Saved data entries

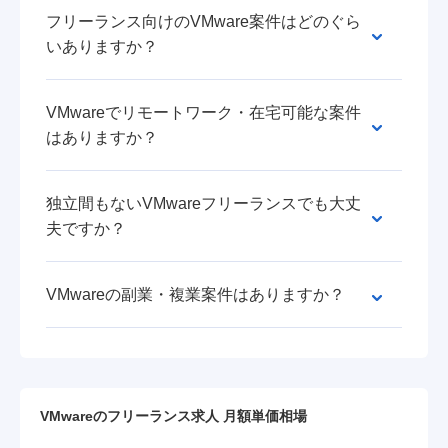
フリーランス向けのVMware案件はどのぐら
いありますか？
VMwareでリモートワーク・在宅可能な案件
はありますか？
独立間もないVMwareフリーランスでも大丈
夫ですか？
VMwareの副業・複業案件はありますか？
VMwareのフリーランス求人 月額単価相場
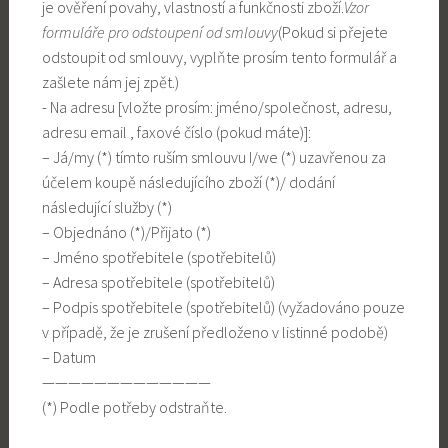
je ověření povahy, vlastností a funkčnosti zboží.
Vzor
formuláře pro odstoupení od smlouvy
(Pokud si přejete
odstoupit od smlouvy, vyplňte prosím tento formulář a
zašlete nám jej zpět.)
- Na adresu [vložte prosím: jméno/společnost, adresu,
adresu email , faxové číslo (pokud máte)]:
– Já/my (*) tímto ruším smlouvu I/we (*) uzavřenou za
účelem koupě následujícího zboží (*)/ dodání
následující služby (*)
– Objednáno (*)/Přijato (*)
– Jméno spotřebitele (spotřebitelů)
– Adresa spotřebitele (spotřebitelů)
– Podpis spotřebitele (spotřebitelů) (vyžadováno pouze
v případě, že je zrušení předloženo v listinné podobě)
– Datum
—————————————
(*) Podle potřeby odstraňte.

§ **EXERCISE GOAL**: Arrange every line of text in the listing above as a Markdown table with the columns "Row" and "Text," leaving out blank lines and the pictures.

§ **EXERCISE RESPONSE**:
| Row | Text |
|---|---|
| 1 | フリーランス向けのVMware案件はどのぐら |
| 2 | いありますか？ |
| 3 | VMwareでリモートワーク・在宅可能な案件 |
| 4 | はありますか？ |
| 5 | 独立間もないVMwareフリーランスでも大丈 |
| 6 | 夫ですか？ |
| 7 | VMwareの副業・複業案件はありますか？ |
| 8 | VMwareのフリーランス求人 月額単価相場 |
| 9 | je ověření povahy, vlastností a funkčnosti zboží. |
| 10 | Vzor |
| 11 | formuláře pro odstoupení od smlouvy |
| 12 | (Pokud si přejete |
| 13 | odstoupit od smlouvy, vyplňte prosím tento formulář a |
| 14 | zašlete nám jej zpět.) |
| 15 | - Na adresu [vložte prosím: jméno/společnost, adresu, |
| 16 | adresu email , faxové číslo (pokud máte)]: |
| 17 | – Já/my (*) tímto ruším smlouvu I/we (*) uzavřenou za |
| 18 | účelem koupě následujícího zboží (*)/ dodání |
| 19 | následující služby (*) |
| 20 | – Objednáno (*)/Přijato (*) |
| 21 | – Jméno spotřebitele (spotřebitelů) |
| 22 | – Adresa spotřebitele (spotřebitelů) |
| 23 | – Podpis spotřebitele (spotřebitelů) (vyžadováno pouze |
| 24 | v případě, že je zrušení předloženo v listinné podobě) |
| 25 | – Datum |
| 26 | ————————————— |
| 27 | (*) Podle potřeby odstraňte. |